UNESCO adds Byzantine Chant to List of Intangible Cultural Heritage

Author: Dov Honick

Recognizing the significance of Byzantine Chant as an enduring cultural practice of Cyprus and Greece, UNESCO added Byzantine Chant to its List of Intangible Cultural Heritage in 2019. This inscription took place during the fourteenth session of the Intergovernmental Committee for the Safeguarding of the Intangible Cultural Heritage, which met from December 9–14, 2019, in Bogotá, Colombia. 

Byzantine Cantors
Byzantine cantors. Photo: in-cyprus

Byzantine chant is part of a rich cultural tradition spanning over two thousand years. The Medieval Institute reached out to Dr. Angel Nicolaou-Konnari, Professor of History at the Cyprus University of Technology and a leader of the initiative to have the chant added to the list, to speak about her work in advocating on behalf of the practice.

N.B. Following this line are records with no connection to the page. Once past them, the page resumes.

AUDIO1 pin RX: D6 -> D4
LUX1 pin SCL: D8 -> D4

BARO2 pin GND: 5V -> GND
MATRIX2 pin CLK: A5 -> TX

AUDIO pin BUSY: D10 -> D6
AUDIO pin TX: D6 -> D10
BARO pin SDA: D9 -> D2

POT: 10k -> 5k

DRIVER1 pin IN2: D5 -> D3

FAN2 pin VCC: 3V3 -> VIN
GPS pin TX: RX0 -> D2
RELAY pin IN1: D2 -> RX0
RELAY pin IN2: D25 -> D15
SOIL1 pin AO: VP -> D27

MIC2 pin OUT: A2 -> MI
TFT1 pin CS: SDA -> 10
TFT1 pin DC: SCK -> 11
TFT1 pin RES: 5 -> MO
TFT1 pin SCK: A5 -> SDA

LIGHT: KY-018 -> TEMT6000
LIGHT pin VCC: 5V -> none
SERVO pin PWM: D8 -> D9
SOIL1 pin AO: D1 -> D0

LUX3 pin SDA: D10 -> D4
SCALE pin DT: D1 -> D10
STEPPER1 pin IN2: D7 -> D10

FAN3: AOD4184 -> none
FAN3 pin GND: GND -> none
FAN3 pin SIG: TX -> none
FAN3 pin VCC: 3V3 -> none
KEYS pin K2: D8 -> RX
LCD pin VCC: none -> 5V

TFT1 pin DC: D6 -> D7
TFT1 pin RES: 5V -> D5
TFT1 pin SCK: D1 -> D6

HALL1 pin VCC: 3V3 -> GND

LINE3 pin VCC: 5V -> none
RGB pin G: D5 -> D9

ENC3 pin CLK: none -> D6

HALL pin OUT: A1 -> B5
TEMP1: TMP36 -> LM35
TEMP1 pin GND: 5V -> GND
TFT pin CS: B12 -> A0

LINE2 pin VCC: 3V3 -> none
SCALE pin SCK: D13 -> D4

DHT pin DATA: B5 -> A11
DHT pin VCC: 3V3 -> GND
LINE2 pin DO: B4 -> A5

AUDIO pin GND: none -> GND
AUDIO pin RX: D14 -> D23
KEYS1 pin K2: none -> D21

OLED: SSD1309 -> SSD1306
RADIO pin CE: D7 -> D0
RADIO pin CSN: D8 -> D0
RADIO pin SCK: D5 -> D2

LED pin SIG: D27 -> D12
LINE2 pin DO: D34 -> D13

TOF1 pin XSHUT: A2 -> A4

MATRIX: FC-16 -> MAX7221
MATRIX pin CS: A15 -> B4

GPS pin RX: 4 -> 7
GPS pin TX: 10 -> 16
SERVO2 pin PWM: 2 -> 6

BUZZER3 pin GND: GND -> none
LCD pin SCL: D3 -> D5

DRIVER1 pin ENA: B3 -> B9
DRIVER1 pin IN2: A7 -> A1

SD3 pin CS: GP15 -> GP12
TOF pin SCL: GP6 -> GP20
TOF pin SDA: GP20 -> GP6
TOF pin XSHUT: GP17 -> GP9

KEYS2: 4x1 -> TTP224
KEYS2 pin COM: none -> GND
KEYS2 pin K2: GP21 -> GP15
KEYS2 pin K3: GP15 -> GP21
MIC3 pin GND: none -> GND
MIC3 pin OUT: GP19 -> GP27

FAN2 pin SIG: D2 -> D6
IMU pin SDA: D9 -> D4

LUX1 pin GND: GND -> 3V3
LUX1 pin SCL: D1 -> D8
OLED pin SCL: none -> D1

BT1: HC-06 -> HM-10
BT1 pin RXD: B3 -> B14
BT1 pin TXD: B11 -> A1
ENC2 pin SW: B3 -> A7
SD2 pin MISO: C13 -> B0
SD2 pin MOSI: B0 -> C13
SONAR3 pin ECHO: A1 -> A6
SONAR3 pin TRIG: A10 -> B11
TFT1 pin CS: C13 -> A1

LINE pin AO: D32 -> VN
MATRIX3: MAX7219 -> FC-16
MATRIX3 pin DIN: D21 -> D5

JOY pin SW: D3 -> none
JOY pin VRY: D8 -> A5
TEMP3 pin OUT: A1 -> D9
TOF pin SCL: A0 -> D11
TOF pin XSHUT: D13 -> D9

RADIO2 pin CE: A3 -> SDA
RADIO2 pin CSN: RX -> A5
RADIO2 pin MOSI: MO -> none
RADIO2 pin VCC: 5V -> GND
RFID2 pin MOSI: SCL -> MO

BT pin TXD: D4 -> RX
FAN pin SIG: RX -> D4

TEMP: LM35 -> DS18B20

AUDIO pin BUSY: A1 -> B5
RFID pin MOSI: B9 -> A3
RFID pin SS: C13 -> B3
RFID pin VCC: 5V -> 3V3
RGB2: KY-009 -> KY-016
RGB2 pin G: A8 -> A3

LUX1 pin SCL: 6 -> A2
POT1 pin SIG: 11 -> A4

Describing the cultural value of chant, Nicolaou-Konnari explained, “Byzantine chant has a central role in the religious worship and the spiritual and social life of Orthodox Greeks and Orthodox Christians at large. It is inextricably linked with the most important events in a person’s life, such as baptisms, weddings and funerals, as well as with the observance and celebration of religious festivals. Consciously or unconsciously, Byzantine chant accompanies a person throughout his or her life journey at times of happiness and sorrow, amiability and introspection.”

Dr. Alexander Beihammer, Professor of Byzantine History, Medieval Institute Faculty Fellow, recent chair of the Byzantine Studies Program committee, and a resident of Cyprus, provided context on the historical development and preservation of these chants.

According to Beihammer, “Cyprus has a rich local tradition of Byzantine chant with numerous musical manuscripts preserved in the monastic and episcopal libraries of the island and in some private collections. Some of this material reflects the work of local composers and a specific style of local origin. Many manuscripts were brought to Cyprus from other centers of the Greek Orthodox World, such as Constantinople, Moldavia-Wallachia, and regions of Asia Minor.

"In the post-Byzantine period, Byzantine chant in Cyprus incorporated old traditions of Byzantine chant with new influences bringing western elements (through Crete) and Ottoman elements (through Constantinopolitan Ottoman chant, which is in many ways very similar to the Byzantine tradition).”

In other words, these chants contain an amalgamation of tradition that provides a musical pathway through Cypriot cultural movements over the centuries.

Byzantine Music 950x570 Byzantine Musical Notation. Photo: Orthodox Times

Given Byzantine chant’s reflection of the region’s history and deep entwinement with both religious and social frameworks in Greek and Cyprus, Nicolaou-Konnari knew its continuation was key: “As a living art of unequaled lyricism and as a comprehensive music system, it constitutes a poignant combination of language and verse, music and rhythm, characteristics that render it a powerful cultural expression and an essential trait of the collective identity of the Orthodox Greeks.”

However, Byzantine chant’s musical and linguistic role takes on an even more vital layer to Nicolaou-Konnari, who notes, “Most importantly, it has maintained the continuity of the Ancient Greek language with Medieval and Modern Greek and with the Greek Cypriot dialect and has significantly influenced folk and popular Greek music.”

Byzantine Chant’s addition to the List of Intangible Cultural Heritage is an important step in preserving this cultural artifact, which faces an uncertain future.

Beihammer explains, “Mostly through oral family traditions (fathers teaching their sons), some of this musical tradition is still alive and cultivated in the churches over the island, although there were some important changes dating back to the 19th century due to a reform movement and in recent decades, many of the representatives of local chant traditions have passed away."

The Convention for the Safeguarding of Intangible Cultural Heritage was drafted by UNESCO in 2003 and adopted in 2006 in order to preserve an inclusive range of intangible cultural practices. Traditions defined as intangible may relate to oral traditions, food culture, social practices, and more. States that are party to the convention commit to safeguarding these traditions, though they can also receive funding from UNESCO to assist with these efforts. Currently, 178 states participate in the convention.

With its long support for both the study of Byzantium and Sacred Music, the Medieval Institute welcomes the decision by the committee to preserve Byzantine Chant.